Als ein Handicap im Zusammenhang mit der Gründung neuer Unternehmen – und damit der Schaffung von Arbeitsplätzen – machte JW-Roth die Schwierigkeit aus, an Startkapital zu kommen: „Die Finanzierung via Crowdfunding wächst um 60 bis 80 Prozent – allerdings nicht in Österreich.“ Roth sieht Bürgerbeteiligung und Crowdfunding als sinnvolle Erweiterung des Finanzierungsspektrums nicht nur für junge Unternehmen: „Dadurch werden Arbeitsplätze geschaffen und zusätzliches Steueraufkommen generiert.“ Wenn aber aktuelle Befragungen ergeben, dass zwei von drei Firmeninhabern der Jugend raten, nicht in ihre Fußstapfen zu treten, seien das alarmierende Signale: „Da fragt man sich, ob es sinnvoll ist, es den Betrieben immer noch schwerer zu machen“, so Roth.

Beim Crowdfunding stimmten die Vertreterin und der Vertreter der Arbeitnehmerinnen und Arbeitnehmer nicht zu: „Da handelt es sich für die Investoren um das höchstmögliche Risiko, und davor müssen wir die Menschen schützen“, sagte Oberhauser. Als Präsident der Bundesarbeitskammer müsse er die Konsumentinnen und Konsumenten schützen, ergänzte Kaske: „Was ist, wenn das junge Unternehmen pleite geht?“ Dann sei das Geld der Anleger weg. „Die Wahrheit ist: Die meisten jungen Unternehmen gehen in den ersten drei bis fünf Jahren pleite. Wobei: Man gehe auf die junge Wirtschaft zu. Die Grenze, ab der Prospektpflicht besteht, wurde auf 250.000 Euro erhöht.

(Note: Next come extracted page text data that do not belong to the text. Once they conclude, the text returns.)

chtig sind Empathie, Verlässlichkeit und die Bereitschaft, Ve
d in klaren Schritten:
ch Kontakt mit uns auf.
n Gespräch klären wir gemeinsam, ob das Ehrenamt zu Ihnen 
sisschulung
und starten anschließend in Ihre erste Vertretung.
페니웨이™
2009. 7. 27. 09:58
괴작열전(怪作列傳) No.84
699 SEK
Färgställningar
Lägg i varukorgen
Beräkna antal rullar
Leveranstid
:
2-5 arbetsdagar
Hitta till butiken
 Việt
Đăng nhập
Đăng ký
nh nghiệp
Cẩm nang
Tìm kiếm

Zum Thema ganztägige Schulformen unterstrich Oberhauser: Diese verhindern die Teilnahme an außerschulischer Jugendarbeit nicht, die Aktivitäten würden dann teilweise in die Abendstunden verlagert, andere Teile mehr in die Schule hineinrutschen. Dass das funktioniert, sehe man an Beispielen wie Frankreich, wo die Ganztagsschule seit langem die Normalität ist. AK-Präsident Kaske hielt fest, dass es wichtig sei, dass Lernen künftig in der Schule stattfindet und Nachhilfe - wofür derzeit mehr als 100 Millionen Euro im Jahr ausgegeben werde - der Vergangenheit angehöre. Landjugend-Bundesleiter Zuser hob in diesem Zusammenhang die Bedeutung des Sozialpartner-Papiers hervor und plädierte dafür, außerschulische Bildung zu stärken und Jugendarbeit von Verbänden zu fördern.